Ahead, they could see the bend in the road, a sharp turn, sure to slow them down. He gripped her tightly. She understood the signal, braced herself, and headed the donkey down the hill, slapping and kicking its haunches. They heard the sudden acceleration of the car’s motor. The donkey picked his way downward over the rocks, miraculously surefooted. Then, near the edge of the road, the animal slipped, and they tumbled downward for a few yards. Recovering
quickly, they remounted the stunned animal and resumed the flight.
The car zoomed toward them. They crossed the road into the field, pushing the donkey to its maximum speed. Behind them, they heard the screech of brakes, the sound of running men. There were two of them in pursuit.

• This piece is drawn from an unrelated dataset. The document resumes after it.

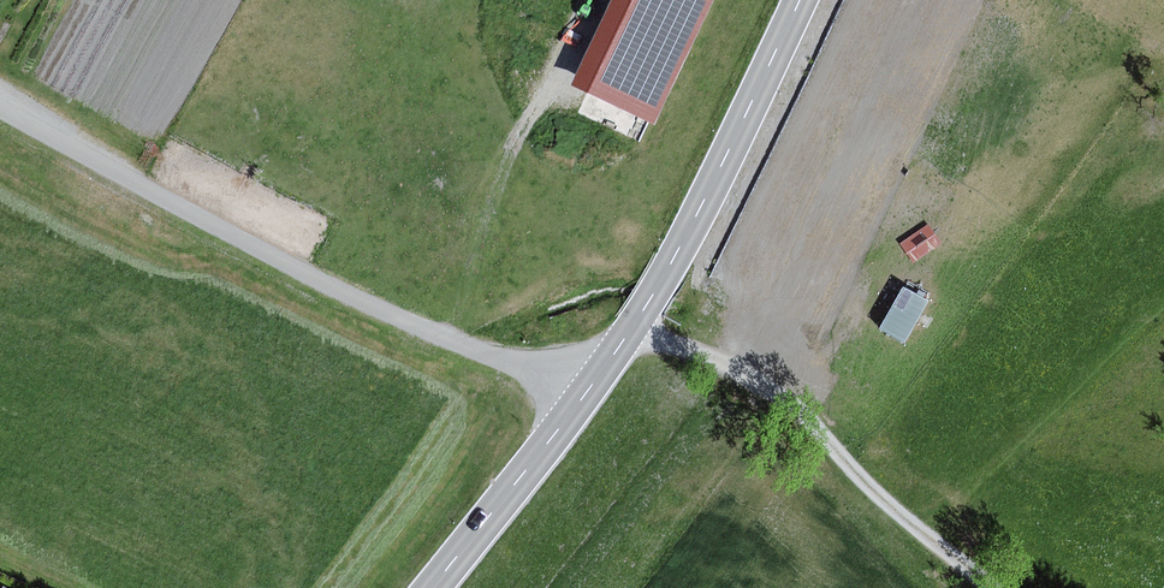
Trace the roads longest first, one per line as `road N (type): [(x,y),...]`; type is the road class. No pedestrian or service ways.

Heading the donkey into a copse of palm trees, they drove him parallel to the river, over a narrow path beside an irrigation ditch. What Si feared most was that they would give away the location of the felucca, leaving them, literally, a moving target on the river.
Suddenly, the donkey faltered and fell. It remained at the edge of the ditch, unable to rise. They tugged at the reins until it was obvious that it was too exhausted to move.
Grabbing Abdel’s hand, he crouched and they moved across the field. In the distance, Si spotted a field of high corn, and they headed toward it, no longer bothering to see if they were being followed. Reaching the cornfield, they crouched low in the security of the stalks, hoping that they could pass between the neat rows without ruffling the high stalk peaks.
Perspiration soaked through their clothes. The heat was oppressive, and he felt that his lungs would burst. Finally, they had to rest. They lay on their bellies, listening. They heard the river surging nearby, but no sound of pursuit. Si’s heart pumped wildly. The sun was slipping over the western cliffs, laying long shadows on the ground. Earlier, he had fixed the boat’s location by a landmark on the eastern bank, the distant obelisk of the Temple of Karnak, its tip still glistening in the reflection of the falling sun.
Soon they were fighting time, as the darkness began to descend. At last, in the distance, they saw the mast of Hassan’s felucca. Hassan and Anwar, crouching on the shore beside the boat, were busy preparing the evening meal on the alcohol stove. Moshe lay asleep on deck.
Their anguished faces told Hassan everything, and with Anwar’s frenetic help, he quickly doused the fire and gathered up the stove and pot and stowed it in the boat. Si and Abdel threw themselves on the deck as Hassan, reacting to their panic, pushed the boat smoothly into the river. He and Anwar quickly unfurled the sail. The wind caught it and moved the felucca to the center of the river.